Wenn ich doch nur ein Schutzschild hätte, wie Bella. Kaum das ich daran gedacht habe, fühle ich eine Art Aura um uns herum. Ich verfluche diesen Ring, warum funktioniert er nur in letzter Sekunde? Vor uns in der Nähe des Hotel's kann ich ein irres lachen hören.
Ich weiß genau wer dort auf uns wartet. Jack Torrance. Die Gäste im Overlook warten mit Sicherheit auch schon auf uns.
Wir sind geliefert. Ich kann die Umrisse von Jack bereits erkennen, auch wenn es schon ziemlich dunkel ist. Kim scheint wie weg getreten, sie bekommt von allem nicht mehr viel mit. Mir jedoch schlägt das herz bis zum Hals. Ich spüre was ekeliges an meinem Nacken, feucht und warm.
„ Hmm Samantha, Mädchen wie dich habe ich zum fressen gern. Es wird mir eine riesige Freude bereiten dich zu quälen. Zeig mir deine größte Angst."
Ich schreie, er darf nicht in meinen Kopf gelangen. Er darf nicht meine Ängste sehen. Das war seine Zunge an meinem Hals. Gänsehaut entstanden durch Ekel und Angst, lässt meine Härchen sich aufstellen. Oh Gott, bitte hilf uns. Mein Herz ist kurz vor'm kollabieren. Sie haben uns eingeholt, sie alle.
„ Nein! Vor dir habe ich keine Angst!"
Ein surren lässt mich zusammen zucken. Jack erscheint direkt vor uns und schlägt mit seiner Axt zu. Schmerz durchläuft meinen körper, erneut schreie ich auf. Er hat mich am Schenkel erwischt. Warm läuft mein Blut an meinem Bein herab. Humpelnd laufe ich weiter, mit zusammen gebissenen Zähnen.
Ein Dichter Wald, erstreckt sich unmittelbar rechts vom Hotel. Das muss die Grenze sein. Schwindel überkommt mich, ich habe wohl zu viel Blut verloren. Wir haben es so gut wie geschafft, Die äste der Bäume erstrecken sich bereits über uns. Meine Kraft jedoch verlässt mich Zunehmens, ich schleudere Kim nach vorne in den Wald. Wie von Zauberhand ist sie verschwunden. Schleifend ziehe ich mein Bein nach, ich werde es nicht schaffen.
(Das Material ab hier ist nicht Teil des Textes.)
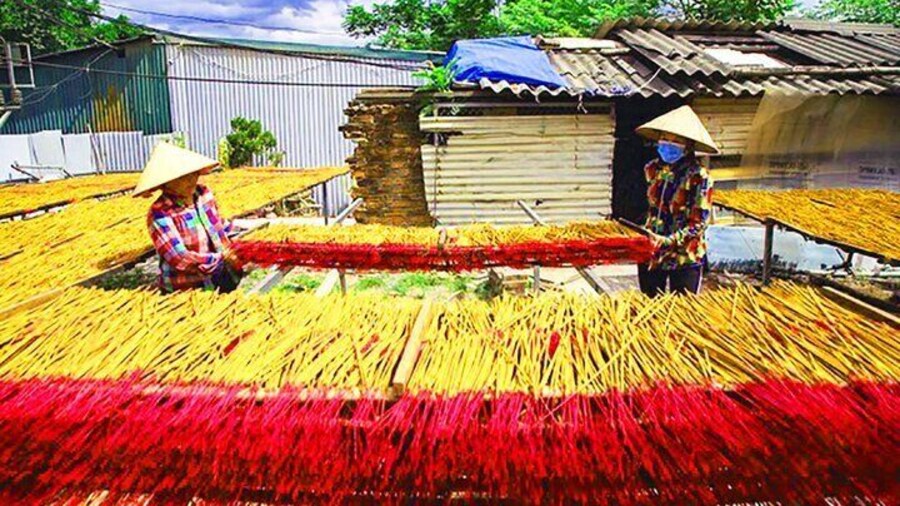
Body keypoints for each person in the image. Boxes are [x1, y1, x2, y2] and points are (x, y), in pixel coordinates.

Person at [132, 143, 244, 293]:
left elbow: (218, 226)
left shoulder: (203, 194)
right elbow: (180, 258)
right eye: (183, 177)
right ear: (166, 183)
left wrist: (244, 239)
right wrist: (222, 258)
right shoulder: (160, 213)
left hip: (221, 277)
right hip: (186, 288)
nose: (191, 180)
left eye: (193, 173)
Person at [634, 105, 717, 297]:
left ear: (688, 146)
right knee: (650, 306)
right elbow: (645, 207)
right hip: (652, 251)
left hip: (684, 254)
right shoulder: (652, 169)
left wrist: (669, 240)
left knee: (682, 310)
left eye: (676, 141)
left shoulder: (699, 177)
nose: (668, 144)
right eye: (664, 138)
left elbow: (699, 223)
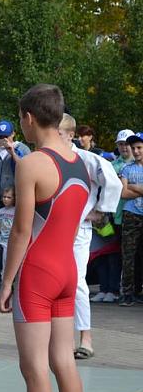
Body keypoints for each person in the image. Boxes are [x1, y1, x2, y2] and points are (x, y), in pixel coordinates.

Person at [0, 84, 90, 392]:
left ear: (29, 118)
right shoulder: (79, 162)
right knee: (63, 362)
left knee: (33, 368)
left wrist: (6, 282)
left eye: (21, 119)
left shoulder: (31, 164)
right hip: (67, 270)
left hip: (38, 275)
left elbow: (21, 231)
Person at [59, 113, 122, 358]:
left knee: (76, 283)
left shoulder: (87, 159)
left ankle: (86, 338)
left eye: (60, 133)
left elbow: (114, 184)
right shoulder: (48, 159)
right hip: (53, 229)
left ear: (71, 135)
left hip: (79, 230)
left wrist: (100, 210)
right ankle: (58, 336)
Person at [119, 133, 143, 307]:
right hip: (131, 214)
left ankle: (139, 290)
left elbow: (129, 189)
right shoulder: (126, 168)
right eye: (133, 148)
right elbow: (123, 193)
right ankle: (127, 292)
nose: (135, 151)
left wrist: (133, 187)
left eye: (139, 147)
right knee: (129, 254)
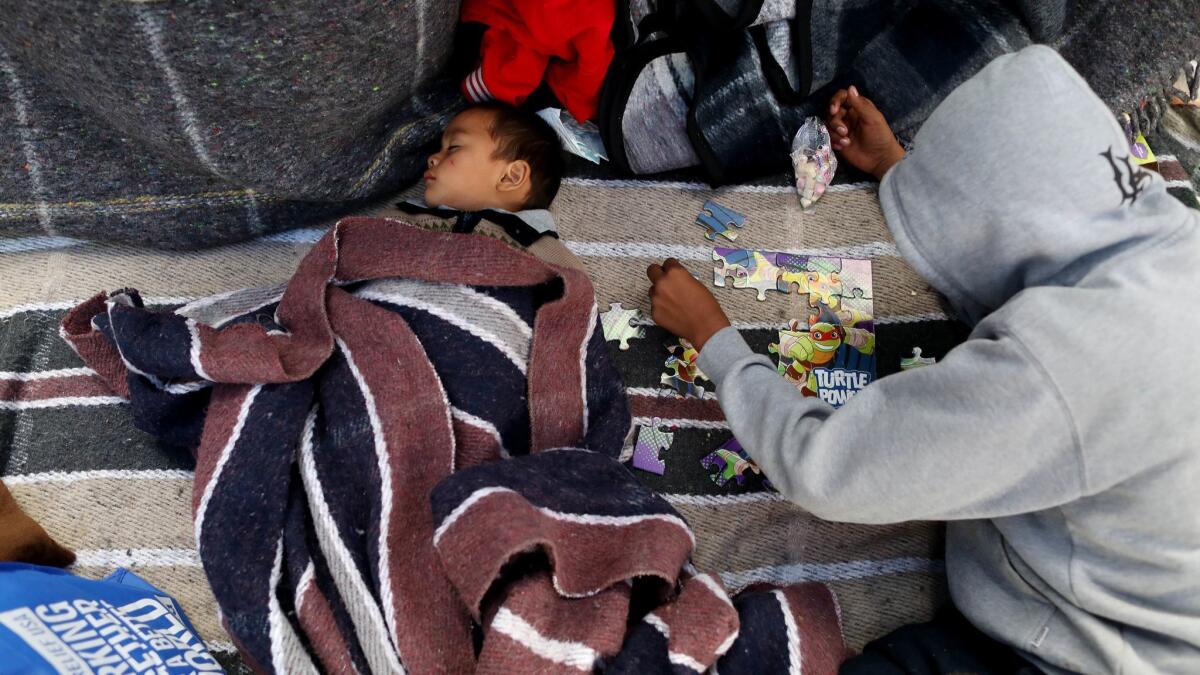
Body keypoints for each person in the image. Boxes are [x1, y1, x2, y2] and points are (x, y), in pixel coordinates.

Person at [646, 45, 1200, 674]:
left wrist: (714, 337)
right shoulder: (1169, 230)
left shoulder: (1061, 373)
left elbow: (826, 469)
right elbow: (1024, 237)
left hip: (1101, 650)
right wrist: (900, 170)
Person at [376, 101, 586, 271]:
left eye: (454, 147)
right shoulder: (397, 219)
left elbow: (576, 308)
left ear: (510, 177)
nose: (432, 158)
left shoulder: (545, 253)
Ich bleibe stehen und drehe mich um.
Mein Ring wabert unentwegt.
Meine Hände habe ich zu Fäusten geballt, ich schreie alles heraus. Die Wut, die Angst, die Trauer und den Hass. Das meine Füße nicht mehr den Boden berühren, bekomme ich nicht mehr mit. Auch nicht das noch jemand hinzu gestoßen ist.
Mein Schrei versiegt, das letzte an das ich denke ist Noah, Kim und Ash. Wie sehr ich sie liebe. Ich falle zu Boden, die Schwärze empfängt mich.